PROBLEM DESCRIPTION:
The reply should return the data in full, exactly as written.

INPUT DATA:
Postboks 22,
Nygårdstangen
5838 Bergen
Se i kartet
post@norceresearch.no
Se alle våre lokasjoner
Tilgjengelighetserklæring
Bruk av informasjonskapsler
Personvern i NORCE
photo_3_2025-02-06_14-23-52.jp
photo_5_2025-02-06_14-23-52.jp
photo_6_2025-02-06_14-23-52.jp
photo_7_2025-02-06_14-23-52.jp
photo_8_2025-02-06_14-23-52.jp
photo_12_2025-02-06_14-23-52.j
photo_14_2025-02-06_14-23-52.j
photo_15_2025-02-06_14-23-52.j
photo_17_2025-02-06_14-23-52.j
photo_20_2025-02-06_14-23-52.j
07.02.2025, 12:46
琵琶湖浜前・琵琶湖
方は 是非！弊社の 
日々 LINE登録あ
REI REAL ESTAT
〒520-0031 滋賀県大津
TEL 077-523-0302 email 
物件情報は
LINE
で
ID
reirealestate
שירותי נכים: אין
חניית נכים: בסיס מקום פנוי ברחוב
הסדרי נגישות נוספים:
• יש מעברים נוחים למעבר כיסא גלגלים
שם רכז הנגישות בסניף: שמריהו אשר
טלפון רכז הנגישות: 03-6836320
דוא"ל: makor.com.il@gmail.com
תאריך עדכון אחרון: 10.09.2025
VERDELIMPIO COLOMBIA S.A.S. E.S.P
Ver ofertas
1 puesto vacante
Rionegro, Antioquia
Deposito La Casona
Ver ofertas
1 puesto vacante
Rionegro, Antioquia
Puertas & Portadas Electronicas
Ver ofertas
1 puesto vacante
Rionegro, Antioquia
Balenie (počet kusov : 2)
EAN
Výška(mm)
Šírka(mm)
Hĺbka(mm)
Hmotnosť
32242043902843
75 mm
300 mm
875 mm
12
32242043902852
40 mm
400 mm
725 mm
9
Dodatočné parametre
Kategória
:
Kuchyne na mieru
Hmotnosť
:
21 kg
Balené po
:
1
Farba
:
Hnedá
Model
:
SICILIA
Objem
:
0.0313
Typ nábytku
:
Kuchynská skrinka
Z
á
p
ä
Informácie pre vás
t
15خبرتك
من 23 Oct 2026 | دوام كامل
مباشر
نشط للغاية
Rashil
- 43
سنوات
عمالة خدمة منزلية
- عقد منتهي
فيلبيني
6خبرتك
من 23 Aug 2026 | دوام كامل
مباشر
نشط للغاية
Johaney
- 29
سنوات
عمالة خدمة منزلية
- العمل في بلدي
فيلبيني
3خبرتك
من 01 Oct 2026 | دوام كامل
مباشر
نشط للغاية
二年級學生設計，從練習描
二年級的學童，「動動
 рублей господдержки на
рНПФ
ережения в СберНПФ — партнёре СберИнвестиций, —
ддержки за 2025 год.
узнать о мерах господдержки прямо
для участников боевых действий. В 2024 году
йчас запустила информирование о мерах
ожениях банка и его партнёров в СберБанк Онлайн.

EXPECTED ANSWER:
Postboks 22,
Nygårdstangen
5838 Bergen
Se i kartet
post@norceresearch.no
Se alle våre lokasjoner
Tilgjengelighetserklæring
Bruk av informasjonskapsler
Personvern i NORCE
photo_3_2025-02-06_14-23-52.jp
photo_5_2025-02-06_14-23-52.jp
photo_6_2025-02-06_14-23-52.jp
photo_7_2025-02-06_14-23-52.jp
photo_8_2025-02-06_14-23-52.jp
photo_12_2025-02-06_14-23-52.j
photo_14_2025-02-06_14-23-52.j
photo_15_2025-02-06_14-23-52.j
photo_17_2025-02-06_14-23-52.j
photo_20_2025-02-06_14-23-52.j
07.02.2025, 12:46
琵琶湖浜前・琵琶湖
方は 是非！弊社の 
日々 LINE登録あ
REI REAL ESTAT
〒520-0031 滋賀県大津
TEL 077-523-0302 email 
物件情報は
LINE
で
ID
reirealestate
שירותי נכים: אין
חניית נכים: בסיס מקום פנוי ברחוב
הסדרי נגישות נוספים:
• יש מעברים נוחים למעבר כיסא גלגלים
שם רכז הנגישות בסניף: שמריהו אשר
טלפון רכז הנגישות: 03-6836320
דוא"ל: makor.com.il@gmail.com
תאריך עדכון אחרון: 10.09.2025
VERDELIMPIO COLOMBIA S.A.S. E.S.P
Ver ofertas
1 puesto vacante
Rionegro, Antioquia
Deposito La Casona
Ver ofertas
1 puesto vacante
Rionegro, Antioquia
Puertas & Portadas Electronicas
Ver ofertas
1 puesto vacante
Rionegro, Antioquia
Balenie (počet kusov : 2)
EAN
Výška(mm)
Šírka(mm)
Hĺbka(mm)
Hmotnosť
32242043902843
75 mm
300 mm
875 mm
12
32242043902852
40 mm
400 mm
725 mm
9
Dodatočné parametre
Kategória
:
Kuchyne na mieru
Hmotnosť
:
21 kg
Balené po
:
1
Farba
:
Hnedá
Model
:
SICILIA
Objem
:
0.0313
Typ nábytku
:
Kuchynská skrinka
Z
á
p
ä
Informácie pre vás
t
15خبرتك
من 23 Oct 2026 | دوام كامل
مباشر
نشط للغاية
Rashil
- 43
سنوات
عمالة خدمة منزلية
- عقد منتهي
فيلبيني
6خبرتك
من 23 Aug 2026 | دوام كامل
مباشر
نشط للغاية
Johaney
- 29
سنوات
عمالة خدمة منزلية
- العمل في بلدي
فيلبيني
3خبرتك
من 01 Oct 2026 | دوام كامل
مباشر
نشط للغاية
二年級學生設計，從練習描
二年級的學童，「動動
 рублей господдержки на
рНПФ
ережения в СберНПФ — партнёре СберИнвестиций, —
ддержки за 2025 год.
узнать о мерах господдержки прямо
для участников боевых действий. В 2024 году
йчас запустила информирование о мерах
ожениях банка и его партнёров в СберБанк Онлайн.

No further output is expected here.